Ok, well the only way to use the joins that link mentions is to restructure your documents so that it's all based around the UID. We refer to that as entity centric indexing.

Otherwise you can use something like the aggregation filter in Logstash, to group things before they are sent to Elasticsearch.

There's no way to do that sort of join with your data currently looking like that and in Elasticsearch.


(tomer zaks) #5

The problem with the Logstash solution is that it erases all the other logs, this might be ok from my side but might be an issue. does "entity centric indexing" give the same problem?

Or alternatively is there a way to keep the 5 logs that are created and that the aggregation will only add an extra log?


(Mark Walkom) #6

You can use the Split filter in Logstash to have the originals but also an aggregated one. Entity centric indexing will also mean you don't maintain the original logs.

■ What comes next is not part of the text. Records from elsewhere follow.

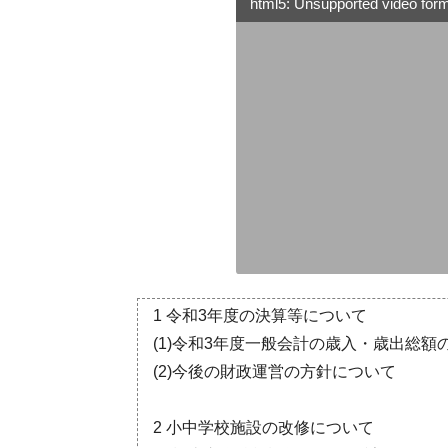
html5: Unsupported video forma
1 令和3年度の決算等について
(1)令和3年度一般会計の歳入・歳出総
(2)今後の財政運営の方針について
2 小中学校施設の改修について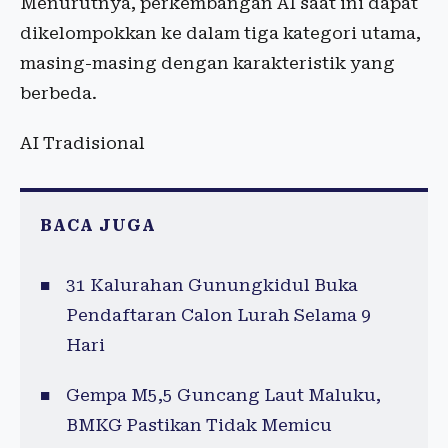
Menurutnya, perkembangan AI saat ini dapat
dikelompokkan ke dalam tiga kategori utama,
masing-masing dengan karakteristik yang
berbeda.
AI Tradisional
BACA JUGA
31 Kalurahan Gunungkidul Buka
Pendaftaran Calon Lurah Selama 9
Hari
Gempa M5,5 Guncang Laut Maluku,
BMKG Pastikan Tidak Memicu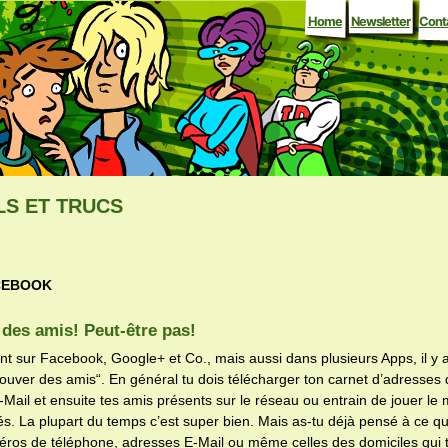
Home
Newsletter
Cont
LS ET TRUCS
CEBOOK
des amis! Peut-être pas!
t sur Facebook, Google+ et Co., mais aussi dans plusieurs Apps, il y
trouver des amis“. En général tu dois télécharger ton carnet d’adresses 
-Mail et ensuite tes amis présents sur le réseau ou entrain de jouer le
hés. La plupart du temps c’est super bien. Mais as-tu déjà pensé à ce q
éros de téléphone, adresses E-Mail ou même celles des domiciles qui t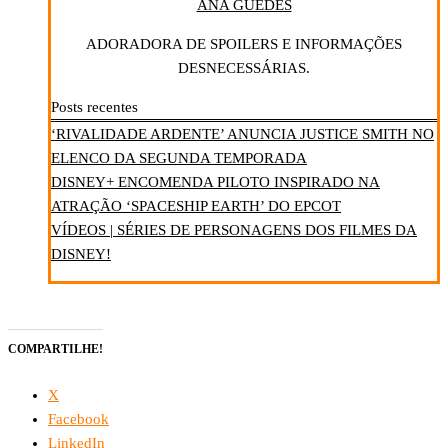
ANA GUEDES
ADORADORA DE SPOILERS E INFORMAÇÕES
DESNECESSÁRIAS.
Posts recentes
‘RIVALIDADE ARDENTE’ ANUNCIA JUSTICE SMITH NO
ELENCO DA SEGUNDA TEMPORADA
DISNEY+ ENCOMENDA PILOTO INSPIRADO NA
ATRAÇÃO ‘SPACESHIP EARTH’ DO EPCOT
VÍDEOS | SÉRIES DE PERSONAGENS DOS FILMES DA
DISNEY!
COMPARTILHE!
X
Facebook
LinkedIn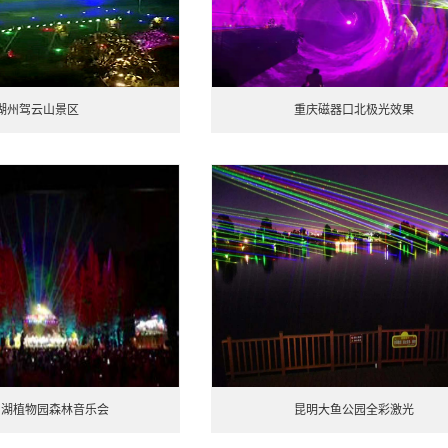
湖州驾云山景区
重庆磁器口北极光效果
仙湖植物园森林音乐会
昆明大鱼公园全彩激光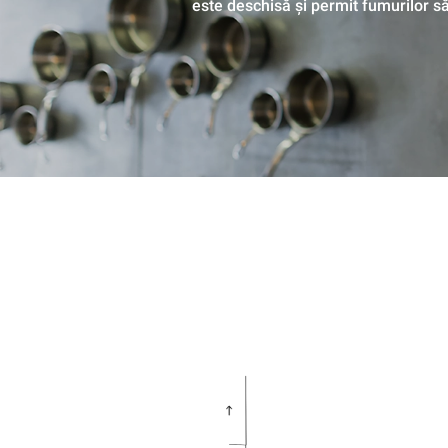
este deschisă și permit fumurilor să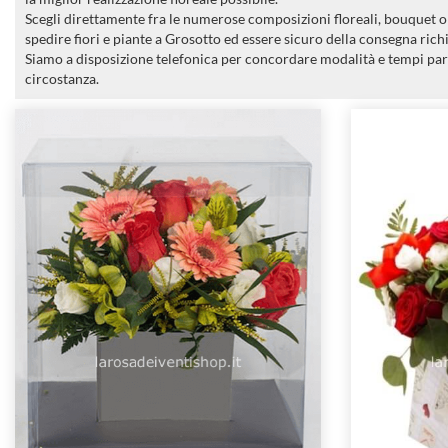
Scegli direttamente fra le numerose composizioni floreali, bouquet o m
spedire fiori e piante a Grosotto ed essere sicuro della consegna richi
Siamo a disposizione telefonica per concordare modalità e tempi par
circostanza.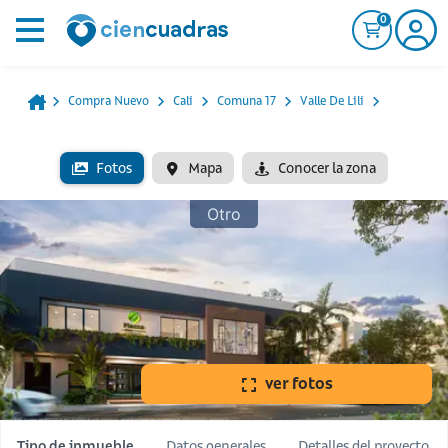
0
Compra Nuevo
Cali
Comuna 17
Valle De Lili
Fotos
Mapa
Conocer la zona
Otro
ver fotos
Tipo de inmueble
Datos generales
Detalles del proyecto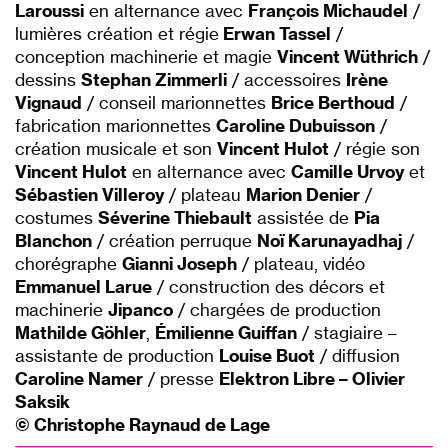
Laroussi
en alternance avec
François Michaudel
/
lumières création et régie
Erwan Tassel
/
conception machinerie et magie
Vincent Wüthrich
/
dessins
Stephan Zimmerli
/ accessoires
Irène
Vignaud
/ conseil marionnettes
Brice Berthoud
/
fabrication marionnettes
Caroline Dubuisson
/
création musicale et son
Vincent Hulot
/ régie son
Vincent Hulot
en alternance avec
Camille Urvoy
et
Sébastien Villeroy
/ plateau
Marion Denier
/
costumes
Séverine Thiebault
assistée de
Pia
Blanchon
/ création perruque
Noï Karunayadhaj
/
chorégraphe
Gianni Joseph
/ plateau, vidéo
Emmanuel Larue
/ construction des décors et
machinerie
Jipanco
/ chargées de production
Mathilde Göhler
,
Émilienne Guiffan
/ stagiaire –
assistante de production
Louise Buot
/ diffusion
Caroline Namer
/ presse
Elektron Libre – Olivier
Saksik
© Christophe Raynaud de Lage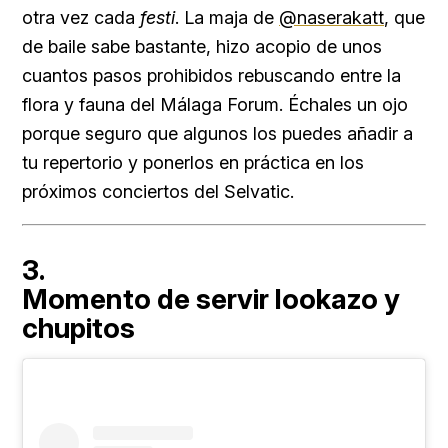
otra vez cada
festi
. La maja de
@naserakatt
, que
de baile sabe bastante, hizo acopio de unos
cuantos pasos prohibidos rebuscando entre la
flora y fauna del Málaga Forum. Échales un ojo
porque seguro que algunos los puedes añadir a
tu repertorio y ponerlos en práctica en los
próximos conciertos del Selvatic.
3.
Momento de servir lookazo y
chupitos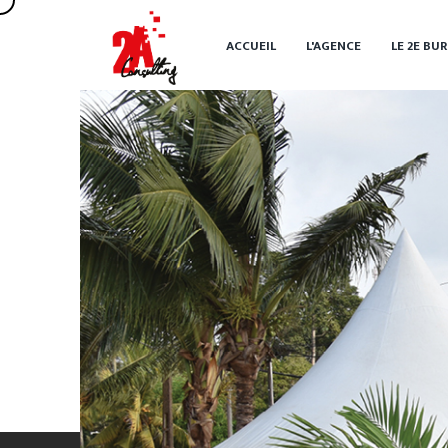
ACCUEIL
L'AGENCE
LE 2
E
BUR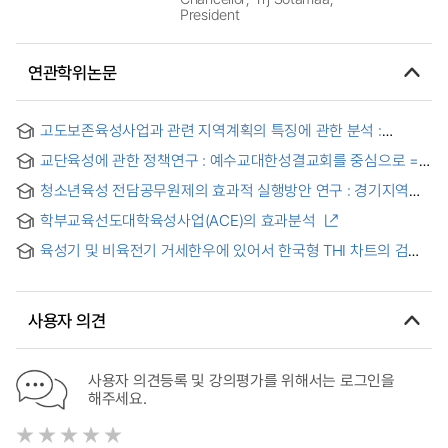
President
연관학위논문
고도보존육성사업과 관련 지역계획의 특징에 관한 분석 :
부여고도지정지구를중심으로
교단육성에 관한 정책연구 : 예수교대한성결교회를 중심으로 =
Policy research on rearing of denomination : with a focus
청소년육성 전담공무원제의 효과적 실행방안 연구 : 경기지역
on Jesus Korea holiness church of Korea
청소년 관련 공무원 심층 인터뷰를 중심으로
학부교육선도대학육성사업(ACE)의 효과분석
육성기 및 비육전기 거세한우에 있어서 한국형 THI 차트의 검증
연구 = A verification study of Korean temperature-humidity
index chart for growing and early-fattening Hanwoo
steers
사용자 의견
사용자 의견등록 및 강의평가를 위해서는 로그인을
해주세요.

if you want both the original and the aggregated one, then you will need two copies of the data in Elasticsearch.


(tomer zaks) #7

Ok, to make sure I understood:
So, basiclly my machines will send to LS the 5 logs and in LS I will have a split filter that will duplicate these logs. and on the duplicated part I will use the aggregation?


(Mark Walkom) #8

Yep!


For join I need split and aggregation
(tomer zaks) #9

Does this work also with "clone" filter?


(Mark Walkom) #10

Yep.


(tomer zaks) #11

Hi @warkolm,
I tried to do as you said as following:

 filter {
    json{
        source => "message"
    }
    clone {
      clones => ["clone"]
    }
    if [type] == "clone" {
	aggregate {
		task_id => "%{transactionId}"
		code => "map['eventTimestamp'] = 0;
			 event.set(‘Aggregetion’, true)"
		push_map_as_event_on_timeout => true
		timeout_task_id_field => "transactionId"
		timeout => 100
    }
   } 
}

but from some reason nothing is shown, no duplicated logs and no aggregation :frowning: ,maybe you know why?

Could this be b/c it does deal with the idea that in log A field "a" is x and in log B field "a" is y?


(Mark Walkom) #15

Can you update that other thread with the info?
You won't get much help on Logstash configs here is all :slight_smile:


(system) #16

This topic was automatically closed 28 days after the last reply. New replies are no longer allowed.